While seeking to overturn the High Court decision, the Attorney General through state counsel Emmanuel Bitta says that Justice Mwiita misdirected himself in law by giving a pedantic interpretation to provisions of Articles 239 and 240 of the constitution of Kenya thereby arriving at a wrong decision.

"The Honourable Judge misdirected himself in law by failing to interpret the provision of Articles 239 and 240 in a manner that promotes their purpose, values and principles thereby arriving at a wrong decision," Bitta states.

Further, the Attorney General says that the High Court Judge erred in law by failing to take into account the structures and functions of the national security organs, the country's history in regional and international peace and other support operations and of Kenya's need to operate in a community of nations thereby arriving at a wrong decision.

"The appellant (the Attorney General) prays that this court do order that the appeal be allowed in such part of the decision of the High court dated January 26, 2024," Bitta seeks.

The move by the AG to move to the Appellate court comes after Justice Mwita ruled that the decision to deploy the officers to Haiti did not meet the constitutional and statutory standards.

He said the National Security Council had no legal mandate to deploy police officers under the law, adding that it can only do so with the defence forces.

"It is my finding that the National Security Council does not have powers at all to deploy police outside Kenya. I therefore find the deployment of 1,000 police officers to Haiti in a U.N approved mission unconstitutional null and void, "Justice Mwita ruled.

In his ruling, the judge said that the manner used by President Ruto, Interior Cabinet Secretary Kindiki, National Assembly and Attorney General Justin Muturi and Inspector General of Police Japheth Koome in deployment was against the country's law and the constitution.

While declaring the deployment illegal, Justice Mwita further concurred with the petitioners - Third Way Alliance leader Ekuru Aukot and its chairperson Miruru Waweru - that the government did not conduct proper public participation.

He added that any other action taken by any other state organ in furtherance of the deployment decision would also be invalid, null and void.

Aukot and Waweru had argued that the deployment of police officers is not envisaged in the Constitution.

Through Advocate Charles Midenga, the applicants argue that the law provides for the deployment of only military personnel, and even in such a case the public must be consulted.

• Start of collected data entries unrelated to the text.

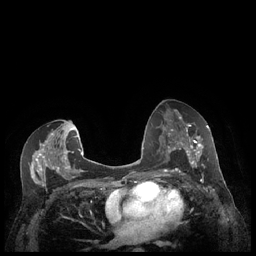
Breast MRI (dynamic contrast-enhanced), one axial slice. Dynamic contrast-enhanced series, time point 2 of 7 at this slice position (early post-contrast). 1.5 T. TE 1.9 ms, TR 4.1 ms. 0.9 mm slice thickness. 256 × 256 image matrix, field of view 320 × 320 mm. Female patient.
Outlined on this slice (semi-automatically segmented with operator editing):
- enhancing-tissue mask used for the functional tumour volume (all voxels passing the contrast-enhancement thresholds inside the analysis volume; usually the tumour): bounding box [x1, y1, x2, y2] px = [179, 127, 209, 174]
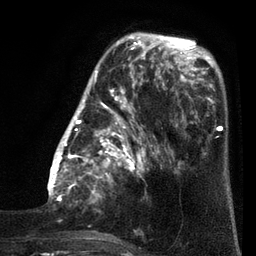
Breast MRI (dynamic contrast-enhanced), one axial slice; slice 25 of 80 in the series (ordered by position); cropped to one breast; dynamic contrast-enhanced series, time point 2 of 7 at this slice position (early post-contrast); 3 T; TE 2.1 ms, TR 5 ms; 2 mm slice thickness; 256 × 256 image matrix. Female patient.
Annotated regions visible in this slice (semi-automatically segmented with operator editing):
- enhancing-tissue mask used for the functional tumour volume (all voxels passing the contrast-enhancement thresholds inside the analysis volume; usually the tumour): bounding box [x1, y1, x2, y2] px = [47, 38, 161, 239]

Last year Haiti's government pleaded for international help to confront violence that has cost thousands of lives, as armed gangs take over entire swathes of the country, leaving the economy and public health system in tatters.

Kenya had previously said that it was ready to provide up to 1,000 personnel, an offer welcomed by the United States and other nations that had ruled out putting their own forces on the ground.